=== Provided passage ===

Schwartz has coordinated many progressive political demonstrations in Waterloo and Black Hawk County.
“I organize them in a manner that ensures everyone’s safety,” Schwartz said.
There will be a security presence, and Schwartz has requested anyone attending the fundraiser not wear a mask or costume.
“The police have said they will be stepping up patrols in the area and will stand by ready to arrest anybody that trespasses on our private property,” Schwartz said.
In January 2018, union and Democratic activists picketed the Shell Rock home of former Iowa Senate Majority Leader Bill Dix to protest what they called his anti-family and anti-worker agenda after he faced allegations of infidelity.
Schwartz said he opposed that protest “because of what we had gone through in our own home,” he said. “It’s a tactic we cannot support. We don’t care what side of the aisle it’s coming from.”
In October 2016, Schwartz’s house was vandalized in the midst of his campaign for county supervisor.
Scrawled across his front door in black paint were the words “Lev 20:13,” a likely reference to Leviticus 20:13, a Bible verse that states: “If a man also lie with mankind, as he lieth with a woman, both of them have committed an abomination: they shall surely be put to death.”
The slur “fag” was painted on a blue Schwartz campaign sign, and “Trmp” was painted on a Clinton-Kaine sign. Other candidate signs in his yard had black lines sprayed across them.

=== Entries supplied ===

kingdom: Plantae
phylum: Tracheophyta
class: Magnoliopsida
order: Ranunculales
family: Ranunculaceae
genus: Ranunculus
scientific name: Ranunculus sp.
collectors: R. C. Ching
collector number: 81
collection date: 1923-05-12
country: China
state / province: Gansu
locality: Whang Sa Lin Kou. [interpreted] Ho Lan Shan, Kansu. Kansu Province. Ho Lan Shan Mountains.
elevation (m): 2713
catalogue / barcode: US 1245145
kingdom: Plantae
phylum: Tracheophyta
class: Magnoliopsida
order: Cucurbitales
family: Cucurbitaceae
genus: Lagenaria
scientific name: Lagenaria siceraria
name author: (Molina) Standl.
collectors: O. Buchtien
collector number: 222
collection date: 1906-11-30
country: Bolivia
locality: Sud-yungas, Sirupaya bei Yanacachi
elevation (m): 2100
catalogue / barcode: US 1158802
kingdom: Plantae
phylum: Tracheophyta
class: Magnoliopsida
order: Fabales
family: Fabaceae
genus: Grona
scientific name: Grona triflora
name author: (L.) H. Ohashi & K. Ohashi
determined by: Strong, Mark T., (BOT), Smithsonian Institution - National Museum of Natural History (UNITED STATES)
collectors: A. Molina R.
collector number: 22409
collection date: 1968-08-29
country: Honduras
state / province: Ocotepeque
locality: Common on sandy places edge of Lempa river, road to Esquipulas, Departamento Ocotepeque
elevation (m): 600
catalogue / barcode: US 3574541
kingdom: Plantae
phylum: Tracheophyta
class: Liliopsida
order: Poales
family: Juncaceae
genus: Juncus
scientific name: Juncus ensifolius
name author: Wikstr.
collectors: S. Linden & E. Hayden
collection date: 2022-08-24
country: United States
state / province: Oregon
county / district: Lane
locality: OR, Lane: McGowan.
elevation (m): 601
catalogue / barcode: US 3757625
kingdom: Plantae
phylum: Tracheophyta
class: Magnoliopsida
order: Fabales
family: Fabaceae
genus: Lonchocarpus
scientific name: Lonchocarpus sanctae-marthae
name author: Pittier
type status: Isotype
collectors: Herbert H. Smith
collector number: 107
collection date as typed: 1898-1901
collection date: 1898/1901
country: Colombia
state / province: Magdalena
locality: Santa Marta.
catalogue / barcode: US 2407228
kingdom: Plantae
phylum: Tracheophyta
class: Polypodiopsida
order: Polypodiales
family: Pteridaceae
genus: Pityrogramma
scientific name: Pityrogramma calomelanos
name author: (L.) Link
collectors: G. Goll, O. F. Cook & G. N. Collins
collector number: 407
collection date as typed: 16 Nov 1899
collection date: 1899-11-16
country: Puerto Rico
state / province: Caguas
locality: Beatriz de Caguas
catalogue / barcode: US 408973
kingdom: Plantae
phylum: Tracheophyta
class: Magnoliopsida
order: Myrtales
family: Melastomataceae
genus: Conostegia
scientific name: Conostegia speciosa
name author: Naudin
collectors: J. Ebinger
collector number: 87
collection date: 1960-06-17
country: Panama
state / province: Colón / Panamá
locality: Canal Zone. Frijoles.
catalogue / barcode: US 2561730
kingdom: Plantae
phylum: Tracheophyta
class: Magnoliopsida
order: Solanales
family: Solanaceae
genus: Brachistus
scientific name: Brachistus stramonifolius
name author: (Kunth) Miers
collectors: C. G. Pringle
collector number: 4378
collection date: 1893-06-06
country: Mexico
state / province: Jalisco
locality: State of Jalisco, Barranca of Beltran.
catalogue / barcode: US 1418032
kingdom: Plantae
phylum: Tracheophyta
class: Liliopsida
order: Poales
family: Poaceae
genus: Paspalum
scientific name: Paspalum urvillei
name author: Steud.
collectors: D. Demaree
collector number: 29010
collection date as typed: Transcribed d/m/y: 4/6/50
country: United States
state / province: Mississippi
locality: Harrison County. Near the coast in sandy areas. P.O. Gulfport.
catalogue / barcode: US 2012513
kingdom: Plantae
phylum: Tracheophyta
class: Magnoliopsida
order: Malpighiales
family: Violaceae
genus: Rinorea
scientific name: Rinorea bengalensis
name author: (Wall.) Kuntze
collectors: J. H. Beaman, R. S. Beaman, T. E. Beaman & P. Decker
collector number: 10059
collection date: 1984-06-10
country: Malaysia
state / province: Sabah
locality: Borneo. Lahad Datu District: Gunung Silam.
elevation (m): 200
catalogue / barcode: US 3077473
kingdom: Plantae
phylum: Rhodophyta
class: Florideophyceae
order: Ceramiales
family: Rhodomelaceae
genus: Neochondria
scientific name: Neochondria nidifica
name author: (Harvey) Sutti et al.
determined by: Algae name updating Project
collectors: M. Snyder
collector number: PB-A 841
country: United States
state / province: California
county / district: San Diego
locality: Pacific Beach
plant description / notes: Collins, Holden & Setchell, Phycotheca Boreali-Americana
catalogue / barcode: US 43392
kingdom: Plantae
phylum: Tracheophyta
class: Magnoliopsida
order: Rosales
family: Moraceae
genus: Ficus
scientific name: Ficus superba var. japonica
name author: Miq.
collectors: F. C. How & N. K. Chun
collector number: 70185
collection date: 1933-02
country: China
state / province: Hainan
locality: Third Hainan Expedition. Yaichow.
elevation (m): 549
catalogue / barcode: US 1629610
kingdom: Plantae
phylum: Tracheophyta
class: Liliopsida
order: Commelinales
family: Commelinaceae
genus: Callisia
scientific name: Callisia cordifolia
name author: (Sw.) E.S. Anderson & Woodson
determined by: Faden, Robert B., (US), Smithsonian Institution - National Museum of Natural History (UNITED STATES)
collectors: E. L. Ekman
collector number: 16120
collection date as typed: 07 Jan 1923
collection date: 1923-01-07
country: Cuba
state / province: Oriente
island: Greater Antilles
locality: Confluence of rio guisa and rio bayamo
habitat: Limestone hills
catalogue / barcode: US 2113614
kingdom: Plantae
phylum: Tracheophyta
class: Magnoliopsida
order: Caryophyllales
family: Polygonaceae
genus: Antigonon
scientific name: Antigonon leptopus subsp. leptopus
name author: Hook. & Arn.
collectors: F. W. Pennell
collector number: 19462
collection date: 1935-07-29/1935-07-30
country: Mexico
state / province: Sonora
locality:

===

Condense the paragraph of the news passage that begins "In January 2018, union and Democratic activists" into a short bulleted list that keeps its main facts. The items are not needed for anything here.

**Result of this task:**
- When: January 2018
- Who: union and Democratic activists
- What: picketed the Shell Rock home of former Iowa Senate Majority Leader Bill Dix
- Why: to protest what they called his anti-family and anti-worker agenda
- Context: he faced allegations of infidelity